La desnaturalizada OISOE, con sus ínfulas de pequeño Ministerio de Obras Públicas, produce muchos dolores de cabeza. El debate público siempre se cuenta con sus malos pasos. El Gobierno ni arregla esta dependencia y mucho menos la quita. Los ciudadanos tenemos que encajar los golpes de sus desaciertos. Cuando no es la corrupción, entonces es la falta de pago.

El incumplimiento de compromisos con los contratistas del INCART tiene a esta institución en peligro de cierre. Los enfermos de cáncer necesitan a esta institución. La construcción de este proyecto fue llave en mano.

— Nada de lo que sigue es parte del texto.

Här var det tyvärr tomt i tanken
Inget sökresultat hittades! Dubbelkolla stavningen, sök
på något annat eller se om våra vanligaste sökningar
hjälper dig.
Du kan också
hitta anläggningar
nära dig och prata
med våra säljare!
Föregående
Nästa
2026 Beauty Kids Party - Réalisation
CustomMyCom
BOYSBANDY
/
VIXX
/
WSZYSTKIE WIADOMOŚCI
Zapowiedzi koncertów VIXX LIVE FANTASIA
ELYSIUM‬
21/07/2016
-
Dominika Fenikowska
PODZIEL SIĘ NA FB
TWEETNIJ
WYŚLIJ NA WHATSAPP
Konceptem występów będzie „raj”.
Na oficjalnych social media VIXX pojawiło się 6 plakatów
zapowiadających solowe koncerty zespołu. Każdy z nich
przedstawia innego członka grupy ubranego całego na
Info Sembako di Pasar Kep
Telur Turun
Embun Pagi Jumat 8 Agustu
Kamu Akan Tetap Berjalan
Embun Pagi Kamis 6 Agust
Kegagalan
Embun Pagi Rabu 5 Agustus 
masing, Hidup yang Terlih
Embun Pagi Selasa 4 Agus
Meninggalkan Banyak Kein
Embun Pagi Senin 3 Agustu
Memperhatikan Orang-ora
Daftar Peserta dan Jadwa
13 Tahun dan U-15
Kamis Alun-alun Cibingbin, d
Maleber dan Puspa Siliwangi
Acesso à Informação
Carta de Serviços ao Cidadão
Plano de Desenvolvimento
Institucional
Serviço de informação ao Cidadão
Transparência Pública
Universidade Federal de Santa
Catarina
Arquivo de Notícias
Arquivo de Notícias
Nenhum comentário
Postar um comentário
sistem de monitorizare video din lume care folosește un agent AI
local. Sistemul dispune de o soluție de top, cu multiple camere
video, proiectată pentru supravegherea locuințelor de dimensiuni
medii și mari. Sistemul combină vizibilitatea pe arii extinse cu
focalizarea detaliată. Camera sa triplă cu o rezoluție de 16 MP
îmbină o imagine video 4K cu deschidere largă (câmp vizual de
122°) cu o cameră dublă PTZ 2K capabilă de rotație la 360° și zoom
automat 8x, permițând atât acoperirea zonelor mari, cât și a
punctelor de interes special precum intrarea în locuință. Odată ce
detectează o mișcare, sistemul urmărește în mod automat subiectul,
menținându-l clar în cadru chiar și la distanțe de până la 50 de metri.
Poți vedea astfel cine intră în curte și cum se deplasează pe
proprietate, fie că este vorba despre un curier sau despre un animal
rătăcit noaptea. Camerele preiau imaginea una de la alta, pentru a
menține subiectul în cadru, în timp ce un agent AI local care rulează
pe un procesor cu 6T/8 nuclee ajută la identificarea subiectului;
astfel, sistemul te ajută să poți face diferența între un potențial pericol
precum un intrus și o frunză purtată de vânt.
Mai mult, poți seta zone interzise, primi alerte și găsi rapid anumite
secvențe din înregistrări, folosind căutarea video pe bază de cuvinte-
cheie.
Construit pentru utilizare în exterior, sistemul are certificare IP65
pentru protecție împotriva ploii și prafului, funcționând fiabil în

No se entiende que esté funcionando y todavía deba dinero a los constratistas. No rueguen y paguen. Así evitamos una desgracia más en el sistema de salud.

Reforma

Lo que no se mueve se muere. El cuerpo policial está paralizado. La falta de una reforma profunda lo tiene moribundo. La muestra es el relajamiento de la indisciplina y la estampida  de miembros. Las denuncias realizadas por agentes son cada vez más escandalosas.

La última corresponde a un sargento del destacamento de Haina. La queja de este agente es porque sus superiores le ordenaban cuidar los puntos de drogas.

La información no alarma por desconocida, sino por ser confirmada por un policía. Esta sociedad dormida debe despertar, porque una corriente enferma nos arrastra.